If there was a single verifiable, factual answer to explain why, Microsoft would have published a fix for it.
My Win98 machine does actually start verifiably factually slower: a MS update to handle newer computers introduced longer timeouts.

My XP machine does actually start verifiably factually slower: There is a dropbox timout at startup.

Similar kind of stuff on many computers I’ve used.

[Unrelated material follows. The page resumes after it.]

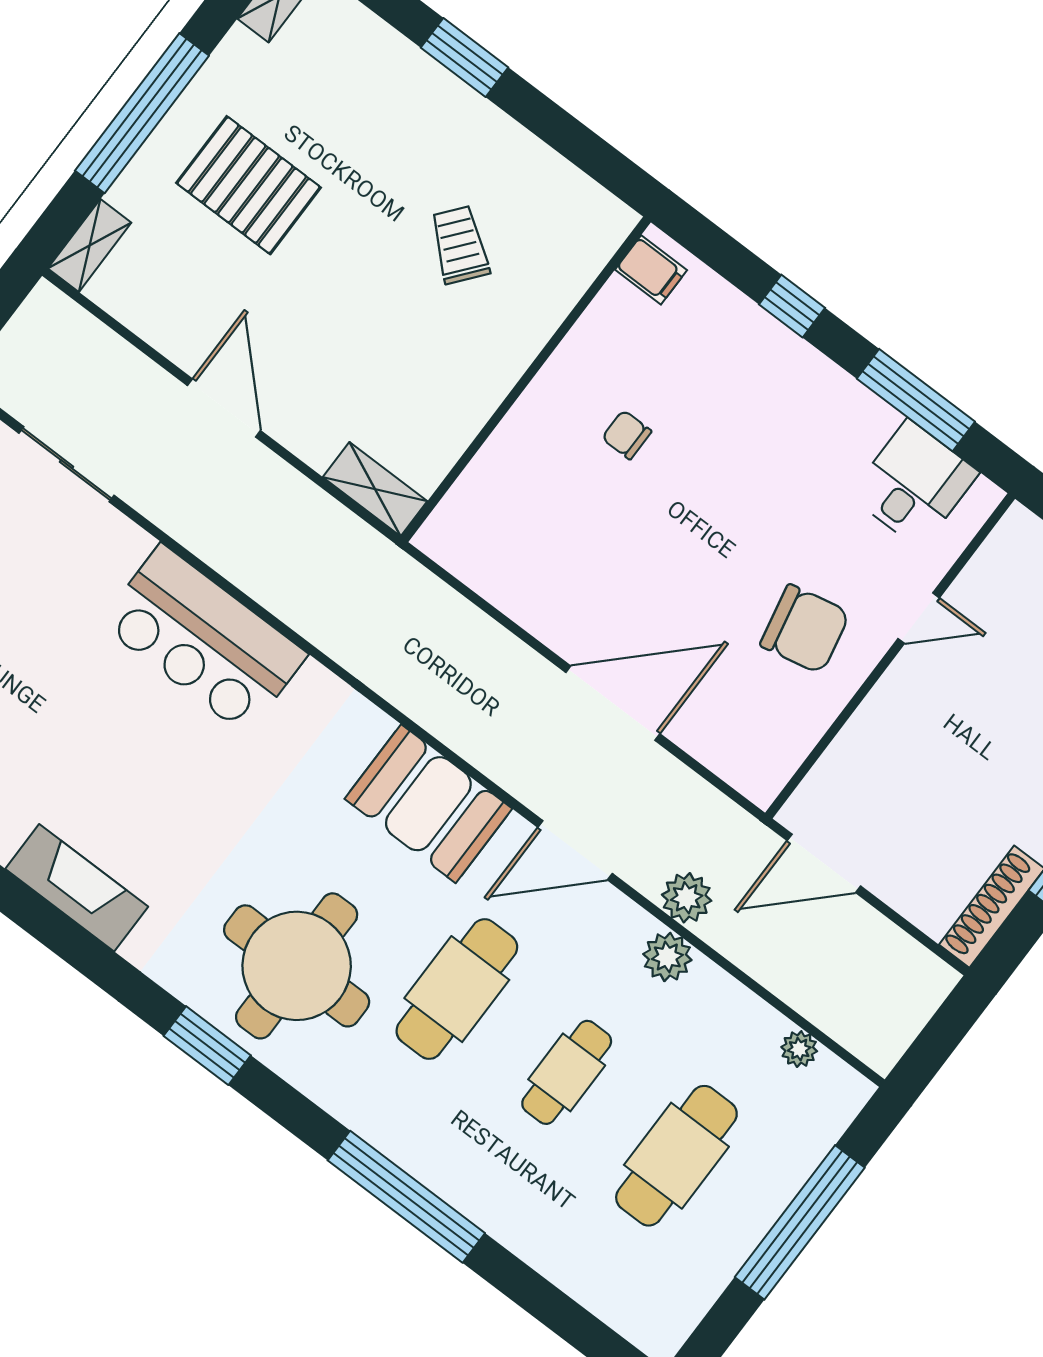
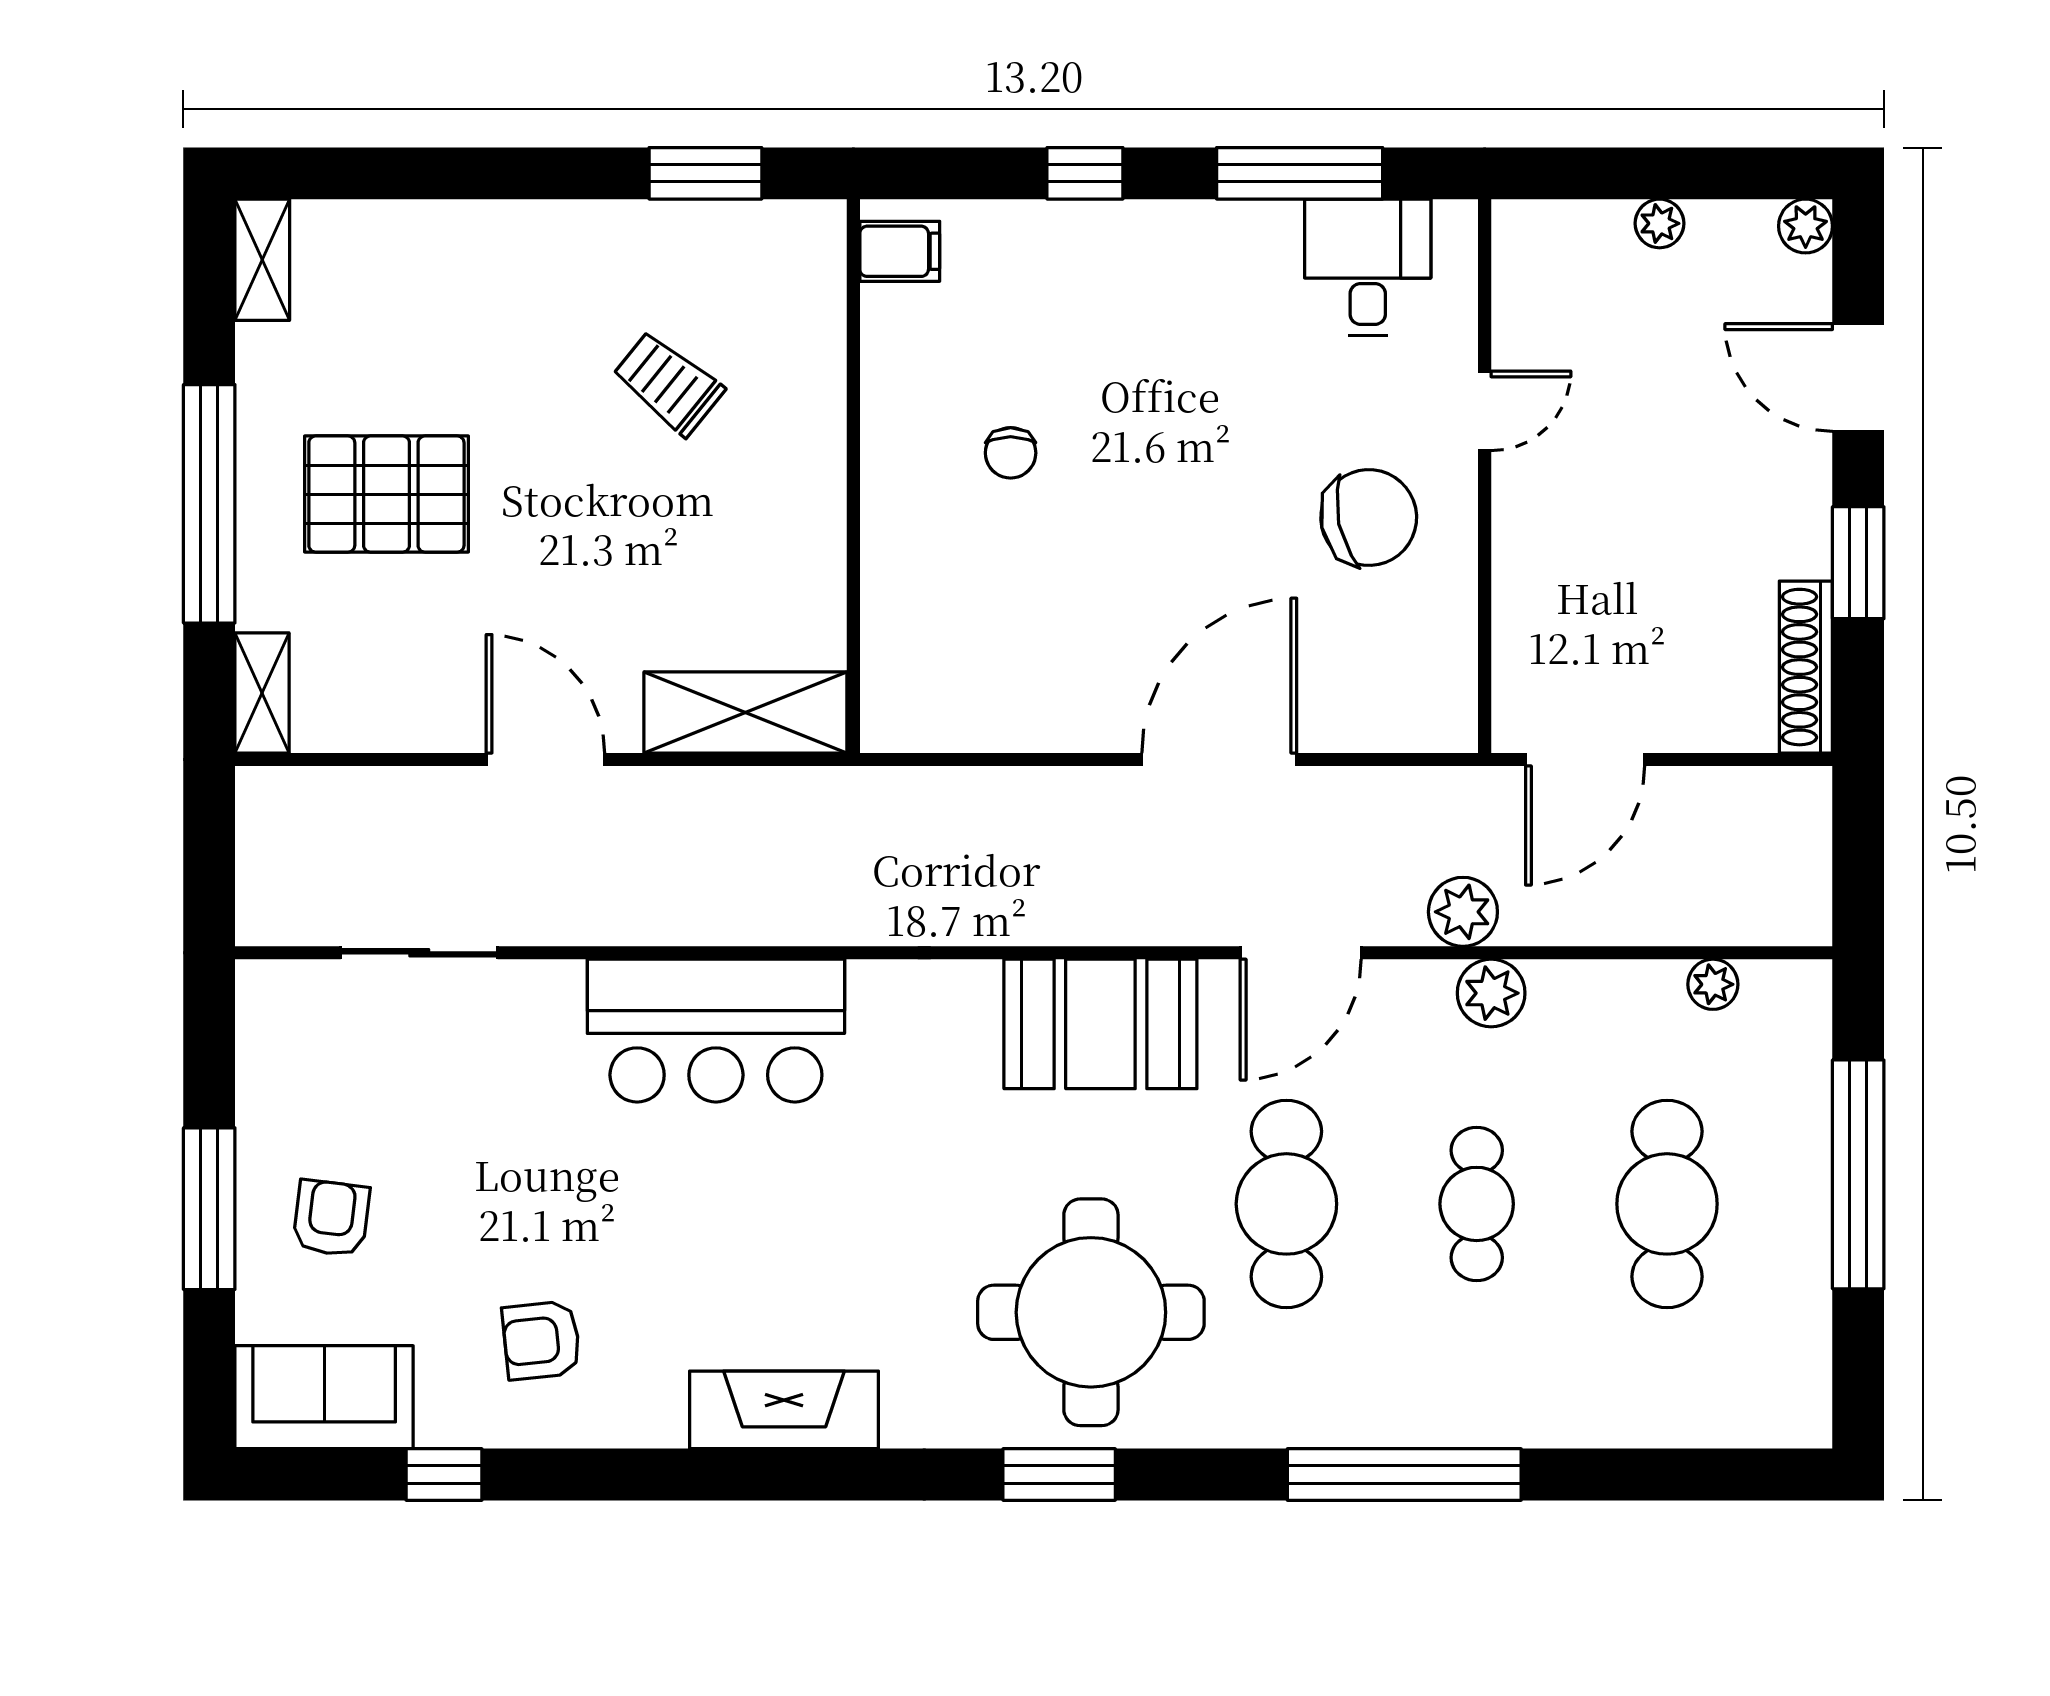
window: (465, 57) -> (705, 173), moved
chair: (627, 435) -> (1011, 453), turned -90
shelving: (375, 489) -> (745, 712), width x1.50, depth x1.33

One notable exception to what I said above; companies building a production run of computers (especially for corporate sale) may spend time lab testing their build to ensure they have the best performing drivers, there are no conflicts, etc. I know HP does this, but once those machines get out into the wild and are exposed to different collections of users, environments, peripherals, software, updates, malware and usage, pretty soon, no two will be the same.

I’m a software developer and, trust me, almost no one is writing software designed to fail after a while (there are a few notable exceptions, generally related to DRM or other legal restrictions on software)

The reason that software sucks is that we, collectively, are not very good at it yet. We’re still in the very early stages of understanding it, and it’s fantastically complex. If we were engineers, we’d be at the point in understanding of our craft where buildings fall over all the time.

No one looks at a collapsed bridge and thinks “Ah, the engineers probably designed it to fall over after a few years. After all, that way they get to design and build another bridge.”